Mil manifestantes comparecem à sede da PF para liberação de Lula

Após dia de indefinição jurídica, habeas corpus é negado e ex-presidente continua preso

Por Matheus Gripp

Espera para ver Lula sair do prédio da PF e realizar um discurso para a militância e jornalistas acabou em frustração

Após uma longa indefinição jurídica durante todo o domingo (08), marcada pela manifestação de desembargadores e juízes através de autos, o ex-presidente Luiz Inácio Lula da Silva foi mantido preso na Superintendência da Polícia Federal, em Curitiba, no bairro Santa Cândida.

A decisão do presidente do TRF-4, Thompson Flores, frustrou os diversos apoiadores do petista, que desde a manhã deste domingo aguardavam, em frente à Polícia Federal, a saída de Lula após determinação do desembargador Rogério Favreto.

No início da noite, pelo menos mil manifestantes se reuniam no local à espera da saída de Lula. A expectativa pela soltura de Lula agitou o acampamento Marisa Letícia, montado a partir do momento em que o ex-presidente foi preso a poucos metros dali. Muitos esperavam pela chance de ver o político sair do prédio e realizar um discurso para a militância e jornalistas. O sentimento pela decisão do desembargador Rogério Favreto era uma mistura de felicidade e surpresa, uma vez que os fatos aconteceram em um dia sem grandes atividades no funcionalismo público.

Ao mesmo tempo, era comum ouvir cânticos e críticas ao juiz Sérgio Moro, pela posição assumida impedindo a soltura de Lula.

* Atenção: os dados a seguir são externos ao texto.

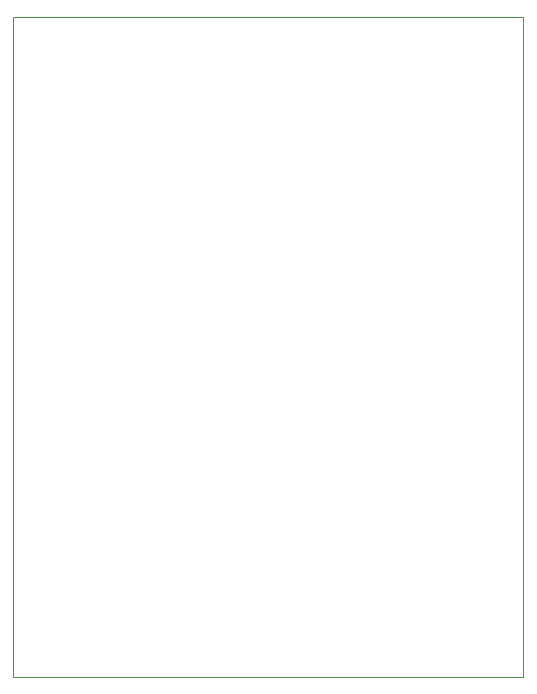
<source format=gbr>
%TF.GenerationSoftware,KiCad,Pcbnew,(6.0.5)*%
%TF.CreationDate,2022-06-27T13:36:48+02:00*%
%TF.ProjectId,luftTempProjekt,6c756674-5465-46d7-9050-726f6a656b74,rev?*%
%TF.SameCoordinates,Original*%
%TF.FileFunction,Profile,NP*%
%FSLAX46Y46*%
G04 Gerber Fmt 4.6, Leading zero omitted, Abs format (unit mm)*
G04 Created by KiCad (PCBNEW (6.0.5)) date 2022-06-27 13:36:48*
%MOMM*%
%LPD*%
G01*
G04 APERTURE LIST*
%TA.AperFunction,Profile*%
%ADD10C,0.100000*%
%TD*%
G04 APERTURE END LIST*
D10*
X116840000Y-68580000D02*
X160020000Y-68580000D01*
X160020000Y-68580000D02*
X160020000Y-124460000D01*
X160020000Y-124460000D02*
X116840000Y-124460000D01*
X116840000Y-124460000D02*
X116840000Y-68580000D01*
M02*

</source>
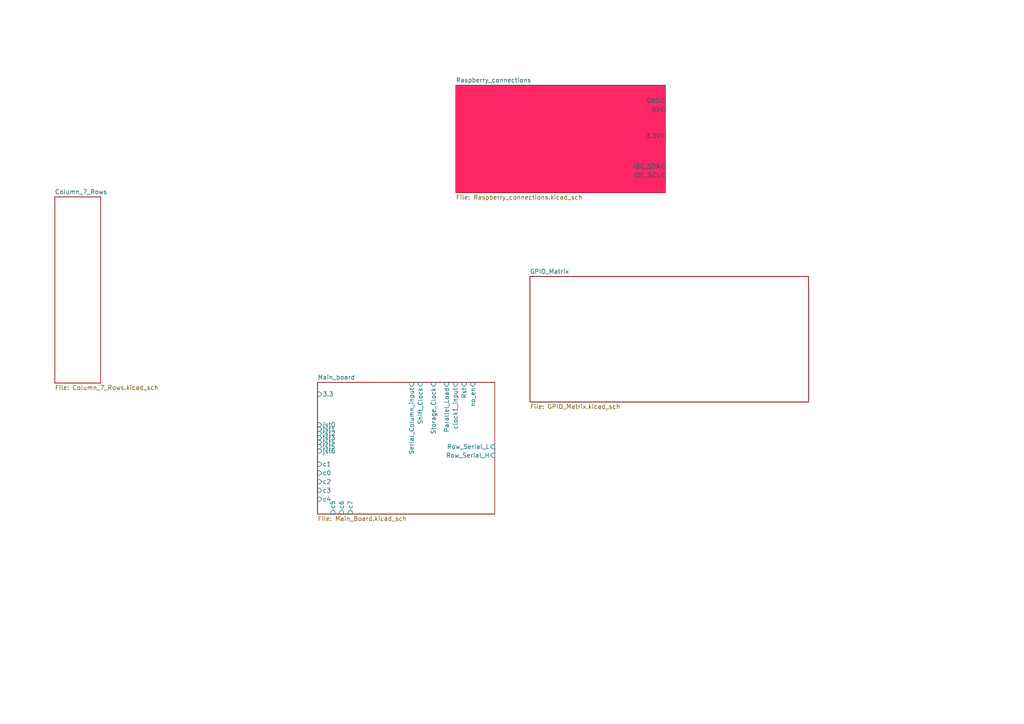
<source format=kicad_sch>
(kicad_sch
	(version 20231120)
	(generator "eeschema")
	(generator_version "8.0")
	(uuid "473e845e-7ed3-42b5-aa14-5895a6f0c76b")
	(paper "A4")
	(lib_symbols)
	(sheet
		(at 132.2 24.7)
		(size 60.8 31.2)
		(fields_autoplaced yes)
		(stroke
			(width 0.1524)
			(type solid)
		)
		(fill
			(color 255 37 102 1.0000)
		)
		(uuid "804dea6d-a0a4-468a-af5f-0c809704b14f")
		(property "Sheetname" "Raspberry_connections"
			(at 132.2 23.9884 0)
			(effects
				(font
					(size 1.27 1.27)
				)
				(justify left bottom)
			)
		)
		(property "Sheetfile" "Raspberry_connections.kicad_sch"
			(at 132.2 56.4846 0)
			(effects
				(font
					(size 1.27 1.27)
				)
				(justify left top)
			)
		)
		(pin "5V" input
			(at 193 31.75 0)
			(effects
				(font
					(size 1.27 1.27)
				)
				(justify right)
			)
			(uuid "9f9569eb-d192-4919-9a1f-b970216bb6fb")
		)
		(pin "3.3V" input
			(at 193 39.37 0)
			(effects
				(font
					(size 1.27 1.27)
				)
				(justify right)
			)
			(uuid "b8e588b4-8462-4dde-b3c8-2a9e982c96aa")
		)
		(pin "I2C_SDA" input
			(at 193 48.26 0)
			(effects
				(font
					(size 1.27 1.27)
				)
				(justify right)
			)
			(uuid "ea6b81cc-32ab-487c-a41a-4b2403bcd0ef")
		)
		(pin "I2C_SCL" input
			(at 193 50.8 0)
			(effects
				(font
					(size 1.27 1.27)
				)
				(justify right)
			)
			(uuid "7566e0a4-8c87-4d83-933c-9555e1c1221a")
		)
		(pin "GND" input
			(at 193 29.21 0)
			(effects
				(font
					(size 1.27 1.27)
				)
				(justify right)
			)
			(uuid "47a01a1b-e5df-4b94-a20b-a2abe1f24c66")
		)
		(instances
			(project "MuseMatrix_Core"
				(path "/473e845e-7ed3-42b5-aa14-5895a6f0c76b"
					(page "2")
				)
			)
		)
	)
	(sheet
		(at 92.1 110.9)
		(size 51.4 38.2)
		(fields_autoplaced yes)
		(stroke
			(width 0.1524)
			(type solid)
		)
		(fill
			(color 0 0 0 0.0000)
		)
		(uuid "87634a3e-a16c-4e1a-8724-f7b86e6a4f09")
		(property "Sheetname" "Main_board"
			(at 92.1 110.1884 0)
			(effects
				(font
					(size 1.27 1.27)
				)
				(justify left bottom)
			)
		)
		(property "Sheetfile" "Main_Board.kicad_sch"
			(at 92.1 149.6846 0)
			(effects
				(font
					(size 1.27 1.27)
				)
				(justify left top)
			)
		)
		(pin "jst0" input
			(at 92.1 123.19 180)
			(effects
				(font
					(size 1.27 1.27)
				)
				(justify left)
			)
			(uuid "42e7f044-2053-4033-aecd-4376b713c7d7")
		)
		(pin "jst1" input
			(at 92.1 124.46 180)
			(effects
				(font
					(size 1.27 1.27)
				)
				(justify left)
			)
			(uuid "a71c53b5-a6de-4cdf-b210-b98028f7d965")
		)
		(pin "jst2" input
			(at 92.1 125.73 180)
			(effects
				(font
					(size 1.27 1.27)
				)
				(justify left)
			)
			(uuid "e51883c7-63c6-4e0b-a68e-119cd129acd8")
		)
		(pin "3.3" input
			(at 92.1 114.3 180)
			(effects
				(font
					(size 1.27 1.27)
				)
				(justify left)
			)
			(uuid "7d0504fb-2ed9-458c-84e5-bf1660724a67")
		)
		(pin "jst3" input
			(at 92.1 127 180)
			(effects
				(font
					(size 1.27 1.27)
				)
				(justify left)
			)
			(uuid "00071a15-92da-4008-8ed5-9e4e7374e2bf")
		)
		(pin "clock1_input" input
			(at 132.08 110.9 90)
			(effects
				(font
					(size 1.27 1.27)
				)
				(justify right)
			)
			(uuid "3a6ec7d2-4d82-4cdd-9bb4-74bcfd06217e")
		)
		(pin "jst5" input
			(at 92.1 129.54 180)
			(effects
				(font
					(size 1.27 1.27)
				)
				(justify left)
			)
			(uuid "0cee1d4b-df0f-4191-a985-12c39b5cae26")
		)
		(pin "jst4" input
			(at 92.1 128.27 180)
			(effects
				(font
					(size 1.27 1.27)
				)
				(justify left)
			)
			(uuid "2866ca73-d865-4f9f-978a-e639dfeb16f7")
		)
		(pin "Parallel_Load" input
			(at 129.54 110.9 90)
			(effects
				(font
					(size 1.27 1.27)
				)
				(justify right)
			)
			(uuid "8cd31ed8-21db-4cd4-a79e-eeaa9d8f85f3")
		)
		(pin "jst6" input
			(at 92.1 130.81 180)
			(effects
				(font
					(size 1.27 1.27)
				)
				(justify left)
			)
			(uuid "7862d550-82d4-47e9-b4b3-7354b8cfa429")
		)
		(pin "Row_Serial_L" input
			(at 143.5 129.54 0)
			(effects
				(font
					(size 1.27 1.27)
				)
				(justify right)
			)
			(uuid "754e9bc2-7444-4824-9899-669cef9c9d3b")
		)
		(pin "Rst" input
			(at 134.62 110.9 90)
			(effects
				(font
					(size 1.27 1.27)
				)
				(justify right)
			)
			(uuid "e0b79ffd-dc15-405b-9b33-616ff8f0c53d")
		)
		(pin "no_en" input
			(at 137.16 110.9 90)
			(effects
				(font
					(size 1.27 1.27)
				)
				(justify right)
			)
			(uuid "bb3fe48c-ef98-41ae-b8e9-94d038bd3535")
		)
		(pin "Storage_Clock" input
			(at 125.73 110.9 90)
			(effects
				(font
					(size 1.27 1.27)
				)
				(justify right)
			)
			(uuid "2d3b3767-254d-4d40-b72f-f14776791f4c")
		)
		(pin "Shift_Clock" input
			(at 121.92 110.9 90)
			(effects
				(font
					(size 1.27 1.27)
				)
				(justify right)
			)
			(uuid "9b715e51-2fd5-4977-8c09-619608475364")
		)
		(pin "Row_Serial_H" input
			(at 143.5 132.08 0)
			(effects
				(font
					(size 1.27 1.27)
				)
				(justify right)
			)
			(uuid "8490fc48-7628-4739-80fd-ab55f75dbd74")
		)
		(pin "Serial_Column_input" input
			(at 119.38 110.9 90)
			(effects
				(font
					(size 1.27 1.27)
				)
				(justify right)
			)
			(uuid "4e498969-6e2e-46ef-ae6e-cd7e6d83cd25")
		)
		(pin "c1" input
			(at 92.1 134.62 180)
			(effects
				(font
					(size 1.27 1.27)
				)
				(justify left)
			)
			(uuid "65b31965-2a82-404a-a5f8-03cd0b23a192")
		)
		(pin "c0" input
			(at 92.1 137.16 180)
			(effects
				(font
					(size 1.27 1.27)
				)
				(justify left)
			)
			(uuid "5a460fef-a6a1-414d-8bf4-f7345055eced")
		)
		(pin "c2" input
			(at 92.1 139.7 180)
			(effects
				(font
					(size 1.27 1.27)
				)
				(justify left)
			)
			(uuid "b764027b-692a-4d12-8cf7-0ff13dbe07b4")
		)
		(pin "c3" input
			(at 92.1 142.24 180)
			(effects
				(font
					(size 1.27 1.27)
				)
				(justify left)
			)
			(uuid "f2aabe57-1155-4fa4-886b-d4a97f9e67d8")
		)
		(pin "c4" input
			(at 92.1 144.78 180)
			(effects
				(font
					(size 1.27 1.27)
				)
				(justify left)
			)
			(uuid "8e5ea11e-6e7e-4120-80a8-80fba1f00add")
		)
		(pin "c7" input
			(at 101.6 149.1 270)
			(effects
				(font
					(size 1.27 1.27)
				)
				(justify left)
			)
			(uuid "19a312a9-7a07-4463-b23f-29e79e477be5")
		)
		(pin "c6" input
			(at 99.06 149.1 270)
			(effects
				(font
					(size 1.27 1.27)
				)
				(justify left)
			)
			(uuid "e5dea579-91c8-4814-b76d-853e9a8c802c")
		)
		(pin "c5" input
			(at 96.52 149.1 270)
			(effects
				(font
					(size 1.27 1.27)
				)
				(justify left)
			)
			(uuid "b01958d5-84f4-45d8-b4b2-a0ae857d0660")
		)
		(instances
			(project "MuseMatrix_Core"
				(path "/473e845e-7ed3-42b5-aa14-5895a6f0c76b"
					(page "5")
				)
			)
		)
	)
	(sheet
		(at 153.7 80.2)
		(size 80.8 36.4)
		(fields_autoplaced yes)
		(stroke
			(width 0.1524)
			(type solid)
		)
		(fill
			(color 0 0 0 0.0000)
		)
		(uuid "a77034fe-2995-4481-9691-2607c0f0b0a8")
		(property "Sheetname" "GPIO_Matrix"
			(at 153.7 79.4884 0)
			(effects
				(font
					(size 1.27 1.27)
				)
				(justify left bottom)
			)
		)
		(property "Sheetfile" "GPIO_Matrix.kicad_sch"
			(at 153.7 117.1846 0)
			(effects
				(font
					(size 1.27 1.27)
				)
				(justify left top)
			)
		)
		(instances
			(project "MuseMatrix_Core"
				(path "/473e845e-7ed3-42b5-aa14-5895a6f0c76b"
					(page "3")
				)
			)
		)
	)
	(sheet
		(at 15.9 57.1)
		(size 13.3 54)
		(fields_autoplaced yes)
		(stroke
			(width 0.1524)
			(type solid)
		)
		(fill
			(color 0 0 0 0.0000)
		)
		(uuid "ed4494d0-8946-4ba9-a797-3fefaa08853d")
		(property "Sheetname" "Column_7_Rows"
			(at 15.9 56.3884 0)
			(effects
				(font
					(size 1.27 1.27)
				)
				(justify left bottom)
			)
		)
		(property "Sheetfile" "Column_7_Rows.kicad_sch"
			(at 15.9 111.6846 0)
			(effects
				(font
					(size 1.27 1.27)
				)
				(justify left top)
			)
		)
		(instances
			(project "MuseMatrix_Core"
				(path "/473e845e-7ed3-42b5-aa14-5895a6f0c76b"
					(page "4")
				)
			)
		)
	)
	(sheet_instances
		(path "/"
			(page "1")
		)
	)
)

</source>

Para o professor de Direito da UFPR José Antônio Peres Gediel, independentemente do resultado desfavorável ao ex-presidente, o episódio expôs uma rachadura inédita na justiça brasileira, uma vez que houve divergência dentro do próprio TRF-4. “Hoje foi um novo capítulo em toda essa história. Tudo deve se resolver até setembro, mas os reflexos serão sentidos em outubro, durante a eleição”, afirmou.

 

Imblóglio

Durante todo o dia, o noticiário cercou-se da expectativa da libertação do ex-presidente. Atendendo a um pedido dos advogados e deputados Paulo Teixeira e Wadih Damous, o desembargador Rogério Favreto, do Tribunal Regional Federal da 4º Região em Porto Alegre, concedeu habeas corpus a Lula. Uma das alegações no despacho indicava a atual condição de pré-candidato do ex-presidente, estando ele, de acordo com Favreto, numa posição de desigualdade com outros postulantes à presidência da República, pela impossibilidade de comparecer a debates, sabatinas e comícios para expor as ideias e o plano de governo.

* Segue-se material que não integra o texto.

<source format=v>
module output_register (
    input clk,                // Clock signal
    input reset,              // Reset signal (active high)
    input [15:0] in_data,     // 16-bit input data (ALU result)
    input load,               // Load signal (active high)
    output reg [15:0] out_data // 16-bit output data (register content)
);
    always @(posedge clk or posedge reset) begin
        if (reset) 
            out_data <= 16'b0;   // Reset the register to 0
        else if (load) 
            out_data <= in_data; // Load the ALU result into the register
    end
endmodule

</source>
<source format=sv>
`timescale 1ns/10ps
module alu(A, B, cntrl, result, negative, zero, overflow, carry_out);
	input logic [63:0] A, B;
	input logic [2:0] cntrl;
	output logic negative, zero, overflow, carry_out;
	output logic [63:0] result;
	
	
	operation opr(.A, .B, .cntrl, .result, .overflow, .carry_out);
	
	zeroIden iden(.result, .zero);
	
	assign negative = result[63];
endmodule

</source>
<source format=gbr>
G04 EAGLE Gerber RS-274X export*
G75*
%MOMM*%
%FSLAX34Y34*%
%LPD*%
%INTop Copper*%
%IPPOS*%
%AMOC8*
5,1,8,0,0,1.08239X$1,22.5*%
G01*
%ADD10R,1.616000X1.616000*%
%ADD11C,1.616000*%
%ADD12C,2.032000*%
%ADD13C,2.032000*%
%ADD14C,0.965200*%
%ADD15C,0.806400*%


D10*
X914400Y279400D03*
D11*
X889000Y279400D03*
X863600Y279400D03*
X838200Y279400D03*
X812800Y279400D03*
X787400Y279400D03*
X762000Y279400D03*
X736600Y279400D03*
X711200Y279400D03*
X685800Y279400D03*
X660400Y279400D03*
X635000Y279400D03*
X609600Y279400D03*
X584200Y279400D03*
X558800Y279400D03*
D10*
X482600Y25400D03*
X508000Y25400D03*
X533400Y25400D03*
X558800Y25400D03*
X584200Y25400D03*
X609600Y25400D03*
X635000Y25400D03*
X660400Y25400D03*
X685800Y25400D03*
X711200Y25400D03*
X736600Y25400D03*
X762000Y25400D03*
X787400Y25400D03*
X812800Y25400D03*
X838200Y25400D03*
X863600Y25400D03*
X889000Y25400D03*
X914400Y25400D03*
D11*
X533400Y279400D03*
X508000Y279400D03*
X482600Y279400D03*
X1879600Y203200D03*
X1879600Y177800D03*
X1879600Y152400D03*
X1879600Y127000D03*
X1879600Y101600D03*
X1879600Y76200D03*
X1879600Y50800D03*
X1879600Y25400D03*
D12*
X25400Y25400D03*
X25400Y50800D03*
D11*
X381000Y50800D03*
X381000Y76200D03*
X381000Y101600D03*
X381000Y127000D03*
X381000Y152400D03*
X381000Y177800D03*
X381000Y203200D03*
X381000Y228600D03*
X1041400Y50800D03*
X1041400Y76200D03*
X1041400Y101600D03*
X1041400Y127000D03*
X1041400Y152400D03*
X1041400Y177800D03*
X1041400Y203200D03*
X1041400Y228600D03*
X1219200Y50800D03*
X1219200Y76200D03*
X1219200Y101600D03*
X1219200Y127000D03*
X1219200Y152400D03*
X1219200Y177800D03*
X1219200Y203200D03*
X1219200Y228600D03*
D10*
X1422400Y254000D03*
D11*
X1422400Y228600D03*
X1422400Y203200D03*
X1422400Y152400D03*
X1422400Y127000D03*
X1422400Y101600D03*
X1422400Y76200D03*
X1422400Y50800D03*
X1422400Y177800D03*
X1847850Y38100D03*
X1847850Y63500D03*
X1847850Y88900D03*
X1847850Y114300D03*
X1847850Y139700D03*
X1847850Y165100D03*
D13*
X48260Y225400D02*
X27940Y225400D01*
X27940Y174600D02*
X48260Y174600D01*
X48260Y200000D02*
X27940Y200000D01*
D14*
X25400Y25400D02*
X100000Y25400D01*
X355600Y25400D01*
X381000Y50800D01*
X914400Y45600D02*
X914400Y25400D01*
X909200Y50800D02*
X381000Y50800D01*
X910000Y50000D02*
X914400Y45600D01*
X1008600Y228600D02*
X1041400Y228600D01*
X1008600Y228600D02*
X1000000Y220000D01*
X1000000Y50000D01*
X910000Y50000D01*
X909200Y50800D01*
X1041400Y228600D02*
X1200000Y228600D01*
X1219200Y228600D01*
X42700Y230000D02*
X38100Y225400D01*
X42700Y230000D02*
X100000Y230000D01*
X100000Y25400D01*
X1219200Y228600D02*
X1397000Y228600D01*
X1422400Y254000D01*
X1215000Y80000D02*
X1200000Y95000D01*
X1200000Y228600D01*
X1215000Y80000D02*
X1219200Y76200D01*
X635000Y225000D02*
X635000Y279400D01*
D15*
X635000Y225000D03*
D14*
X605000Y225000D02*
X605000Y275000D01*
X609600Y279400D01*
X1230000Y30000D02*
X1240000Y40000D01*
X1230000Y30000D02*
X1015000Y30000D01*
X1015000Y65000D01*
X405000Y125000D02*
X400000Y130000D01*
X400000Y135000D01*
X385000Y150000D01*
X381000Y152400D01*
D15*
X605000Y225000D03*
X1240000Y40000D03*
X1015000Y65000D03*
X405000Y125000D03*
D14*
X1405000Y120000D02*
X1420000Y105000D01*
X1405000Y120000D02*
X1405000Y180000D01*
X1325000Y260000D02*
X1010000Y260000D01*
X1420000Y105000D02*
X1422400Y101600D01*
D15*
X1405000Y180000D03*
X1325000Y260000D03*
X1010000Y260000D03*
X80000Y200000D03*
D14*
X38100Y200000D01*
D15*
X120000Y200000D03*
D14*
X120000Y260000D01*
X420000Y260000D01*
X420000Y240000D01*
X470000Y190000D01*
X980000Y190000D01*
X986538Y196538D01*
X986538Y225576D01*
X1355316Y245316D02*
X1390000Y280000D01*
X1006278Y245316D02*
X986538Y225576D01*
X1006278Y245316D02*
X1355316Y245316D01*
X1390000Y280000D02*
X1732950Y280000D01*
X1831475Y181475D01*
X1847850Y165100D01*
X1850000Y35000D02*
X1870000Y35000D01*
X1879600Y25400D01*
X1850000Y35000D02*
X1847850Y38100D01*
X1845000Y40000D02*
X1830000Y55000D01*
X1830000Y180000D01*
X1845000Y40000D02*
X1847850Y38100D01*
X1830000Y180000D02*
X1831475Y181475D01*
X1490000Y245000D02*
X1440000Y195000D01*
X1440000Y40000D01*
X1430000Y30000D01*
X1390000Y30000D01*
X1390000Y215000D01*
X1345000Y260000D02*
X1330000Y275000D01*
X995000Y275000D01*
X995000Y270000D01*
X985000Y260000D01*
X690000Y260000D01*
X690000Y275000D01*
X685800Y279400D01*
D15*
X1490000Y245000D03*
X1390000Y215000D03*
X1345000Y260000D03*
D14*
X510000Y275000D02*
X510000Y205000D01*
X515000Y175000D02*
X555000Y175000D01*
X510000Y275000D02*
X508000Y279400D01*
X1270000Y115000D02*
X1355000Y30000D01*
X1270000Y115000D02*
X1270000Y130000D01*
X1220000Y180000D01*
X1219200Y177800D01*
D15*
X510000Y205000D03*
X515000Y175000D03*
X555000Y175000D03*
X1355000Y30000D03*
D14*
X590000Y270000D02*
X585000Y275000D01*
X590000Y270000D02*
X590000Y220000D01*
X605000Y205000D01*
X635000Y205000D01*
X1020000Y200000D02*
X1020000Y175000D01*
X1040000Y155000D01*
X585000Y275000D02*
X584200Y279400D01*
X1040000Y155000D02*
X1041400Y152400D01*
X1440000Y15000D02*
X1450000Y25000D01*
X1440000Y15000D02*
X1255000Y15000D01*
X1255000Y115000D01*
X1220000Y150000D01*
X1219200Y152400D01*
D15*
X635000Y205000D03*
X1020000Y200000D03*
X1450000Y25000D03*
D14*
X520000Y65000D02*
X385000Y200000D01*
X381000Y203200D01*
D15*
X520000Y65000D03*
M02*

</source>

A pré candidatura seria, inclusive, um “fato novo”, o que, em tese, sustentaria a decisão do desembargador.

Assim que a decisão foi publicada no site do TRF-4, o juiz Sérgio Moro, responsável pelos processos da Lava Jato em primeira instância, publicou um despacho em que orientava os agentes da Polícia Federal a não cumprirem a ordem de soltura. Para Moro, o desembargador Rogério Favreto ultrapassou as próprias competências ao acatar o habeas corpus impretado pela defesa de Lula.

Mais tarde, o relator do Caso Triplex no TRF-4, desembargador Gebran Neto, deu suporte à argumentação de Moro, mantendo, naquele momento, a prisão decidida em março deste ano. Ele afirmou, nos autos, que “a decisão proferida em caráter de plantão poderia ser revista por mim, juiz natural para este processo, em qualquer momento”, assumindo a divergência com o colega de tribunal.

O plantonista do TRF-4 fez a terceira manifestação às 16h12. No decreto, além de reforçar a posição anterior pela libertação do ex-presidente, Favreto criticou a posição do juiz Sérgio Moro e da Polícia Federal, ameaçando, inclusive, denunciar Moro ao Conselho Nacional de Justiça.

Já por volta das 19h45, a decisão final: o presidente do TRF-4, o desembargador Thompson Flores, determinou que Lula continue preso, mantendo a decisão proferida pelo juiz Sérgio Moro e confirmada na segunda instância.

Apesar da decisão, ainda assim a ordem dos líderes do movimento na Praça Olga Benário era aguardar novas informações, em tentativa de conter a desmobilização da militância pró-Lula. Confirmada a manutenção da prisão, o discurso de lideranças como o pré-candidato à presidência Guilherme Boulos e o presidente do PT no Paraná, Dr. Rosinha, era para que os apoiadores do ex-presidente não perdessem as esperanças, sendo aquela noite um marco na divergência do judiciário brasileiro.